• _SELECTED PASSAGE_:
++++++++++++++++++++

Suppose we wish to study the relation between two observables, $X$ and $Y$, as we suspect that there exists a mathematical rule: our theory tells us that \begin{align} Y = h_\theta(X) \end{align} where $h_\theta$ is a given function (called *hypothesis*) of $X$ and of a number of other parameters $\theta$. Our purpose is to find the correct values of parameters $\theta = (\theta_1,..,\theta_n)$.

To do so, we must collect data. We therefore perform the simultaneous measurement of observables $X$ and $Y$, collecting many such measurements. Let us denote each measurement outcome by $(x^{(a)},y^{(a)})$, with $a=1,..,A$. Since the data suffers from measurement errors, we cannot claim that $h_\theta(x^{(a)}) = y^{(a)}$, even if our hypothesis is perfectly correct and we choose the "correct" values of $\theta$. We thus define the errors of each measurement as \begin{align} \epsilon_a := y^{(a)} - h_\theta(x^{(a)}) \end{align} The assumption is now that these errors are normally distributed. More precisely, the $A$-dimensional column-vector $\vec \epsilon$ (whose $a$th element is $\epsilon_a$) is the outcome of a random variable $\vec E$ distributed according to $\mathcal N(\vec 0, \Sigma)$, where $\Sigma$ is a given $A \times A$ covariance matrix. Therefore, we can write the pdf of $\vec \epsilon$ with parameters $\theta$ as \begin{align} p_{\vec E}(\vec \epsilon; \theta) = \dfrac{1}{\sqrt{(2\pi)^m|\det\Sigma|}} e^{-\frac{1}{2} \vec \epsilon^T \Sigma^{-1} \vec \epsilon} \end{align} Now, the parameters $\theta$ are unknown, and so -- from a Bayesian point of view -- we can think of $\theta$ as the outcome of a random variable $\Theta$. Then, $p_{\vec E}(\vec \epsilon; \theta)$ can be regarded as a conditional probability $p_{\vec E | \Theta}(\vec \epsilon | \theta)$: the probability of finding data errors $\vec E = \vec \epsilon$ given that the parameters are $\Theta = \theta$. By Bayes' theorem, we can thus write the inverse conditional probability, that is, the pdf of finding parameters $\Theta = \theta$ given the data errors are $\vec E = \vec \epsilon$: \begin{align} p_{\Theta | \vec E}(\theta | \vec \epsilon) = \dfrac{p_{\vec E | \Theta}(\vec \epsilon | \theta) p_\Theta(\theta)}{p_{\vec E}(\vec \epsilon)} \end{align} This $p_{\Theta | \vec E}$ is the pdf we are actually interested in, since it allows us to compute the most probable value of the parameters $\Theta$, as well as the error: \begin{align} \theta_* = \mathbb E[\Theta], \ \ \ \ \ \sigma := \sqrt{\text{Var}[\Theta]} = \sqrt{\mathbb E[\Theta^2] - \mathbb E[\Theta]^2} \end{align} We therefore wish to make use of MCMC to sample $m$ points following $p_{\Theta | \vec E}$ and to estimate the various expected values we wish to compute.

++++++++++++++++++++

• _WHAT IS BEING ASKED_: Can you transcribe the passage on Bayesian parameter fitting from "Suppose we wish" up to and including "parameters $\theta = (\theta_1,..,\theta_n)$."? You won't need the lines after this point.

• _AVAILABLE DATA_:
++++++++++++++++++++

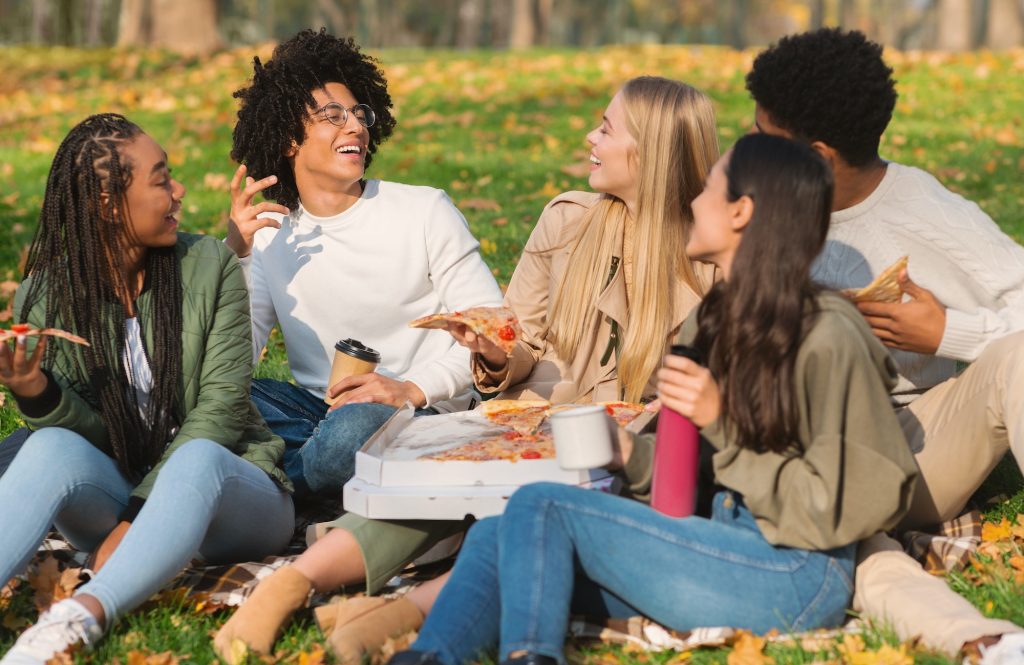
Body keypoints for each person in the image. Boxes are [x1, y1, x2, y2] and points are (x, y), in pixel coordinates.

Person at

++++++++++++++++++++

• _TASK SOLUTION_:
Suppose we wish to study the relation between two observables, $X$ and $Y$, as we suspect that there exists a mathematical rule: our theory tells us that \begin{align} Y = h_\theta(X) \end{align} where $h_\theta$ is a given function (called *hypothesis*) of $X$ and of a number of other parameters $\theta$. Our purpose is to find the correct values of parameters $\theta = (\theta_1,..,\theta_n)$.